*IHRE AUFGABE*. Setzen Sie den Text über Viktor Aschichins Haft in einem geheimen Gefängnis des ukrainischen Geheimdienstes im Anschluss an seinen letzten Satz fort.

____ VORLIEGENDER TEXTAUSZUG

Foto: REUTERS/Valentyn Ogirenko

597 Tage hat Viktor Aschichin an einem Ort verbracht, den es offiziell gar nicht gibt: in einem geheimen Foltergefängnis des SBU. SBU ist die Abkürzung für Sluschba Besopasnosti Ukrainy – den ukrainischen Geheimdienst. Am 7. Dezember 2014 klopften drei Uniformierte an Aschichins Haustür in Ukrainsk, 30 Kilometer westlich von Donezk. Als die Ehefrau öffnete, stülpten sie dem 59-Jährigen einen Sack über den Kopf und verfrachteten ihn auf eine Geheimdienstbasis in Kramatorsk.

Dort wurde er eigenen Angaben zufolge gefoltert. "Sie befahlen mir, mich auszuziehen, schlugen mir mit einem Rohr auf die Fußsohlen und stellten Fragen zu meiner Teilnahme am Referendum", erzählte Aschichin. Die prorussischen Rebellen hatten im Mai 2014 eine international nicht anerkannte Abstimmung zur Abspaltung der Donezker und Luhansker "Volksrepubliken" abgehalten. Die Führung in Kiew bezeichnete das Referendum als "illegitim".

________
____ BEREITGESTELLTES MATERIAL

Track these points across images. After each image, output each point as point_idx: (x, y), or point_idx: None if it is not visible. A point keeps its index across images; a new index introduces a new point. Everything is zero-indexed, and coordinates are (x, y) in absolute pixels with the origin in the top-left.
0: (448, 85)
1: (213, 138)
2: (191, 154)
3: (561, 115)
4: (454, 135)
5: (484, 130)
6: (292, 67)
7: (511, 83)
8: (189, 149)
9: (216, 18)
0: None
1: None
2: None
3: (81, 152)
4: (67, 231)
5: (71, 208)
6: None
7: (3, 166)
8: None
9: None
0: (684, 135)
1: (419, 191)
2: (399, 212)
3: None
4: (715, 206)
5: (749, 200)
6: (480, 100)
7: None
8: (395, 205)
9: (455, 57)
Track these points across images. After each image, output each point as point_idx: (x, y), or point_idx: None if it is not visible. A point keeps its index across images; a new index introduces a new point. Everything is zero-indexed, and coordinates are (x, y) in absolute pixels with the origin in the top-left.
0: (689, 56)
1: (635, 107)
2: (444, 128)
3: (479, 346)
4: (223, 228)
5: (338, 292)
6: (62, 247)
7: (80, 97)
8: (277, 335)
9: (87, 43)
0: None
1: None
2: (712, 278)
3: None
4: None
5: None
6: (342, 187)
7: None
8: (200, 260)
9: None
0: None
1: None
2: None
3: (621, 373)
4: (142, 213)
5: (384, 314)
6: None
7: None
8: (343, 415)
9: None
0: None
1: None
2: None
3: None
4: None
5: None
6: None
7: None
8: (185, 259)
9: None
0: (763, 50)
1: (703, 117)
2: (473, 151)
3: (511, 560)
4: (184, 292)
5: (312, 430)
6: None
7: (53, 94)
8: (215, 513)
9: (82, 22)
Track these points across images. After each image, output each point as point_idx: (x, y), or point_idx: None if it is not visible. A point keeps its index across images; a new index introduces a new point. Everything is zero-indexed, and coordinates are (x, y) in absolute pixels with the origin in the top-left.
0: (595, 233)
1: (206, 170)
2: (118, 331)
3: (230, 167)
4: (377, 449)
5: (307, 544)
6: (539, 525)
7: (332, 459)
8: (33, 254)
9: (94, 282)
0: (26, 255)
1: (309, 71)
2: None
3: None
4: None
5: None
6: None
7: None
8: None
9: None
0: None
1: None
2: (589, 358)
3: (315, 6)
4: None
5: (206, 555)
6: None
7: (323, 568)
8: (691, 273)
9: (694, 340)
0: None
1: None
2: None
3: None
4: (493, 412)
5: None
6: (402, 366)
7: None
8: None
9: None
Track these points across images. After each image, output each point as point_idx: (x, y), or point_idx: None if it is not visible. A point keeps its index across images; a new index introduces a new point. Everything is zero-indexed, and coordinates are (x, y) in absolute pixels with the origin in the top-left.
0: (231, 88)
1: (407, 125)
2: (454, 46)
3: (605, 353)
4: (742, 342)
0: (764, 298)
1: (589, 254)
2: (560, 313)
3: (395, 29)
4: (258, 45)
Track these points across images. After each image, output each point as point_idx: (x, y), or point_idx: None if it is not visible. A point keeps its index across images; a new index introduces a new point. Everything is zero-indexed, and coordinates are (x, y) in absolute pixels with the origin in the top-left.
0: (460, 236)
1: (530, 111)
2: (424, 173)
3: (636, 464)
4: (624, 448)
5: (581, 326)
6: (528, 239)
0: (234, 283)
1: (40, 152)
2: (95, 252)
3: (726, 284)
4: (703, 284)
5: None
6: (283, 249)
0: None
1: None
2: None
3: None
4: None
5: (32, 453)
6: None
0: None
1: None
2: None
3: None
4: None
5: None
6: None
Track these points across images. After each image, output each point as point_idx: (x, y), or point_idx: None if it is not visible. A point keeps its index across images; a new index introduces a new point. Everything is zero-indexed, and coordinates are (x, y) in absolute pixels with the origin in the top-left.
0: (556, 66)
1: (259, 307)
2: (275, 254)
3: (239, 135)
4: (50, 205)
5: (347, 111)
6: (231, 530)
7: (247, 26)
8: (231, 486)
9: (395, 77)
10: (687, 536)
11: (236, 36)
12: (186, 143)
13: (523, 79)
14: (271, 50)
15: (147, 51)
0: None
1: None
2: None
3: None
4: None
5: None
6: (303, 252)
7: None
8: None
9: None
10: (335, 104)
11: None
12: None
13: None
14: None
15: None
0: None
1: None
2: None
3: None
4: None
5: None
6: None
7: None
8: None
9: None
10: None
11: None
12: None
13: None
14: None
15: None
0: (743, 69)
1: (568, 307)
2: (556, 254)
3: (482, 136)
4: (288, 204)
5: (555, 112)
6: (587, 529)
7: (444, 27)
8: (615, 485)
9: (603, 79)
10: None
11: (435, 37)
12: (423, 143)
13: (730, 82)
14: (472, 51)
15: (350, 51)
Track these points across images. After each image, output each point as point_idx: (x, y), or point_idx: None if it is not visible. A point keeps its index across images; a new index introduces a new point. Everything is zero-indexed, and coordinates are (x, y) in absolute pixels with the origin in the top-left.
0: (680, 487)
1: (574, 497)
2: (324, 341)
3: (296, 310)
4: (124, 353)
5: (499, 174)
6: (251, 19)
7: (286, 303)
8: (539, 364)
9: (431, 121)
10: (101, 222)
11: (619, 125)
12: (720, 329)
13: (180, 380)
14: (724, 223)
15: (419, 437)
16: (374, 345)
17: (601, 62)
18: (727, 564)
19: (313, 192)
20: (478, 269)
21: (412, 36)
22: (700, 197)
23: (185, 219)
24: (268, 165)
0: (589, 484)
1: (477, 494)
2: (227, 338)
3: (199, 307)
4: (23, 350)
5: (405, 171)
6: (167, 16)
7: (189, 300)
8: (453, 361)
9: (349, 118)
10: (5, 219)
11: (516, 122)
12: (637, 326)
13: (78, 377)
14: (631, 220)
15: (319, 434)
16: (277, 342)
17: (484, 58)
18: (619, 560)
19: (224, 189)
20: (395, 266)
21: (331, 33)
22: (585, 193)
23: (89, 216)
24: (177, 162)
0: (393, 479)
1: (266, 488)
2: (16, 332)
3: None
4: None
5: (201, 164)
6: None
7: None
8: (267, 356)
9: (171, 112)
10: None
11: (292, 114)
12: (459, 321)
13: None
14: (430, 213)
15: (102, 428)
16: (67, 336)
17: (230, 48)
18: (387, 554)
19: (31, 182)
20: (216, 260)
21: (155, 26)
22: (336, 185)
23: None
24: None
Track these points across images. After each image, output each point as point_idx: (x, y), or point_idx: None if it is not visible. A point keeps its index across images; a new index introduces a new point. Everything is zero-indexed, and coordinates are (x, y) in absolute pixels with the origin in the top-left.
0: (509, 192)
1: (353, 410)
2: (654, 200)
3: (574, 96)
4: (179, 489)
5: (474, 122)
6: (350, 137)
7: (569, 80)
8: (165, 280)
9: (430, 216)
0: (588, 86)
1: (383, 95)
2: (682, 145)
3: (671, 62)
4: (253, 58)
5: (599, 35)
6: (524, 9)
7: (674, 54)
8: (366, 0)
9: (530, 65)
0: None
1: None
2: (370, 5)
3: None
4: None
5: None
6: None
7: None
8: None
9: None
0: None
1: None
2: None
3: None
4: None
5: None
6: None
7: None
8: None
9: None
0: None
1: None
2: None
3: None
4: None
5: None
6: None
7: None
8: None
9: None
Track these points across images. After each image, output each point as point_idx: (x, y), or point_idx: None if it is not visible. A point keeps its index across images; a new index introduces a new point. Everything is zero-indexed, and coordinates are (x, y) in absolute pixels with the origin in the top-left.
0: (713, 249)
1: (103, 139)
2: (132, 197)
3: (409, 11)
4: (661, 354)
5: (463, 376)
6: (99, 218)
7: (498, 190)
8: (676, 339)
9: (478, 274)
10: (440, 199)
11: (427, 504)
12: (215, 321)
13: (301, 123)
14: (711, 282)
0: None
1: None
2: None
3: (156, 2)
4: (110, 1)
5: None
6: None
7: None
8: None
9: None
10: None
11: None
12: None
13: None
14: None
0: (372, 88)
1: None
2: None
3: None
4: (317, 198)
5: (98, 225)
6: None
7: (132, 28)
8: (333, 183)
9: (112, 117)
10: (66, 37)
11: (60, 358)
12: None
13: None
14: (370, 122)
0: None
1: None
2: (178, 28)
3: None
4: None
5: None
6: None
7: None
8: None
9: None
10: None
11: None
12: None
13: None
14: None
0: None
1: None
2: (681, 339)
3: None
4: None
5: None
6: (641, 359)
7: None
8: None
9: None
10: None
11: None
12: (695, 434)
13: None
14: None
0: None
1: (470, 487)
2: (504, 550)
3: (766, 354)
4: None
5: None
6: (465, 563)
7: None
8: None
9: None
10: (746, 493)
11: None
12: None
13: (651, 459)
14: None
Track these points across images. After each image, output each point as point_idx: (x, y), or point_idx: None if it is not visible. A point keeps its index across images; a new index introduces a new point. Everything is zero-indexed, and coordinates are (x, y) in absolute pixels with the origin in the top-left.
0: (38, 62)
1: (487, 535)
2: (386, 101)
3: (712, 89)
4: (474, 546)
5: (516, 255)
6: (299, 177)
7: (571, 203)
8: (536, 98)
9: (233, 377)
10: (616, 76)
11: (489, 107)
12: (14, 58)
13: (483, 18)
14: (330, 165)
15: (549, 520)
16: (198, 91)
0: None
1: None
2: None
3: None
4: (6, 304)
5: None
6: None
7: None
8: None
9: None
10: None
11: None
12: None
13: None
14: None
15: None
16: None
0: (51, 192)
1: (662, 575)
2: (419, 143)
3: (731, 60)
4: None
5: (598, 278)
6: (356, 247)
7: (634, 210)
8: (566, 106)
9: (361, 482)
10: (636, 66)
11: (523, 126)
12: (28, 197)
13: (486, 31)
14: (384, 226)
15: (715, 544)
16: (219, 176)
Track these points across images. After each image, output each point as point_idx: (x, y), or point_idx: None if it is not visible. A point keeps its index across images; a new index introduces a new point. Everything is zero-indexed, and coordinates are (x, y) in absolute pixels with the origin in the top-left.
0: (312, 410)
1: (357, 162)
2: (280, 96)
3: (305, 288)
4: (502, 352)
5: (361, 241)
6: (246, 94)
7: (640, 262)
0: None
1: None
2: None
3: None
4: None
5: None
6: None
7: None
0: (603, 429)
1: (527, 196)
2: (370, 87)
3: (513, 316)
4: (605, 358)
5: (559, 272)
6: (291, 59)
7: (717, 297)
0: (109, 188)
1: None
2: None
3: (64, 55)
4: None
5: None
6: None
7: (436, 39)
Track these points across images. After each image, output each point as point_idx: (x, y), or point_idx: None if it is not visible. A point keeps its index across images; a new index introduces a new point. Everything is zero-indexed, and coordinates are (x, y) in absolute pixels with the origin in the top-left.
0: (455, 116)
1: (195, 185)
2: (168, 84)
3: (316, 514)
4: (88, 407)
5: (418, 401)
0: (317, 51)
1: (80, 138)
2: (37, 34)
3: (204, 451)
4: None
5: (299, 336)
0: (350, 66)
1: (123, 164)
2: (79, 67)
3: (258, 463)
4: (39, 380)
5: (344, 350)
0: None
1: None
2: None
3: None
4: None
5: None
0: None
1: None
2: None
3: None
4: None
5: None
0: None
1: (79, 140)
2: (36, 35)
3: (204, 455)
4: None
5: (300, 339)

________

*ENDERGEBNIS*.
Aschichin, als Sympathisant der Rebellen verdächtigt, wurde dreimal an einen anderen Ort verlegt, um seine Inhaftierung vor unabhängigen Beobachtern zu verbergen. Zuletzt war er in einem SBU-Gefängnis der ostukrainischen Millionenstadt Charkiw.

Eine ähnliche Geschichte erzählt der 34-jährige und ebenfalls aus Ukrainsk stammende Nikolai Wakaruk, der zwei Tage nach Aschichin verschleppt worden ist. Seinen Angaben nach trugen seine Folterer Abzeichen der Freiwilligenbataillone "Dnepr-1" und "Donbass". Sie prügelten ein Geständnis aus ihm heraus, als Informant für die Separatisten tätig gewesen zu sein. Als Wakuruk im vergangenen Herbst erkrankte und ins Krankenhaus musste, sei er dort mit falschem Namen eingeliefert, mit Handschellen ans Bett gefesselt und von einem SBU-Offizier bewacht worden, berichtete er.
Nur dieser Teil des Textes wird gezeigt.